Re: [hackers] [dmenu][PATCH] minor improvement to the nomatches cache

From: NRK <nrk_AT_disroot.org>
Date: Fri, 7 Jul 2023 17:00:42 +0600

Hi Hiltjo,

On Thu, Jul 06, 2023 at 07:08:57PM +0200, Hiltjo Posthuma wrote:
> What hash algorithm is this exactly, it looks interesting? I've found it at:
>
> https://github.com/skeeto/hash-prospector
>
> Is that the one?

The "xor-shift multiply" construct itself is fairly popular and can be
found on many hash algorithms (e.g murmur, fnv etc). I *think* it
originates from LGCs, but not sure about that:
https://en.wikipedia.org/wiki/Linear_congruential_generator

The specific multiplier and shift constants are indeed taken from
hash-prospector README, I've updated v2 commit message to include it.

> What's the measured performance improvement and wouldn't it increase collisions
> vs a simple linear search?

In case the cache gets filled up, the false-negative rate of either a
linear search or the hash-table will be unpredictable since both of them
use a "dumb" eviction policy.

EXERCISE DETAILS:
Summarize the mailing-list reply in two sentences. These items have no connection to the text.

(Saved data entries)
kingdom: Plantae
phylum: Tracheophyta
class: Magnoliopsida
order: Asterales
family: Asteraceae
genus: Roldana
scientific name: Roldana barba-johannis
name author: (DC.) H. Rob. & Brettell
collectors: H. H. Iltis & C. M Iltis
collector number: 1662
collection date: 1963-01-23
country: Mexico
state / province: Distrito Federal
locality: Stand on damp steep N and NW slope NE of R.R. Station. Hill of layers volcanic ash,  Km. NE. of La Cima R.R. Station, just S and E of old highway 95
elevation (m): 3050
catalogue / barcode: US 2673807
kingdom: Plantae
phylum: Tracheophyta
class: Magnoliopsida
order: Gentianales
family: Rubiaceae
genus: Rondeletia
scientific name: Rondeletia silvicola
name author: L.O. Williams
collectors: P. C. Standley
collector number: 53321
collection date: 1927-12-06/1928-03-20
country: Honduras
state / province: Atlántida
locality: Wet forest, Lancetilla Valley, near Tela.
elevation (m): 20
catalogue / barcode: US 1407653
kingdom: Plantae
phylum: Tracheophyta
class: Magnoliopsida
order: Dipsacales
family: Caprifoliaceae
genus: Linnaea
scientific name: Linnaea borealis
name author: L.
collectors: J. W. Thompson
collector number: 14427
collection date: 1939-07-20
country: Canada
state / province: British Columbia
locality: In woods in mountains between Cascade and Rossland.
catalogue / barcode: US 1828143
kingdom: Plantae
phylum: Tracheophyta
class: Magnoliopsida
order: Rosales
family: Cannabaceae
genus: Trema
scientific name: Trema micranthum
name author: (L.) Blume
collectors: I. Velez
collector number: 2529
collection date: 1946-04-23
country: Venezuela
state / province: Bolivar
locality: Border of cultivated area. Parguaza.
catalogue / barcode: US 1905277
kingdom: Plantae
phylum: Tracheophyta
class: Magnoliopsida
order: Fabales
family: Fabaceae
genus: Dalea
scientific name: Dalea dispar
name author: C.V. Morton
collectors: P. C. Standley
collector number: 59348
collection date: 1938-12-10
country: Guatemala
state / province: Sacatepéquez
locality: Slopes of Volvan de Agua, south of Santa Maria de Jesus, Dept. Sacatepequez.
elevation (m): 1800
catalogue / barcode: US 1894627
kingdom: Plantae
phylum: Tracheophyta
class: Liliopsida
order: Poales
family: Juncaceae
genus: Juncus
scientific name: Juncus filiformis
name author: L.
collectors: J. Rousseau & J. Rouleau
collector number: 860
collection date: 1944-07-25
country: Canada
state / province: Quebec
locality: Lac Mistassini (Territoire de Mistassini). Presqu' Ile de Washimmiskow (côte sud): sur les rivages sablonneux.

RESPONSE FOR THIS EXERCISE:
NRK explains that the "xor-shift multiply" construct is common in many hash algorithms, such as murmur and fnv, and that the specific multiplier and shift constants come from the hash-prospector README, which is now credited in the v2 commit message. NRK also notes that once the cache fills up, the false-negative rate of both a linear search and the hash table will be unpredictable, because both use a "dumb" eviction policy.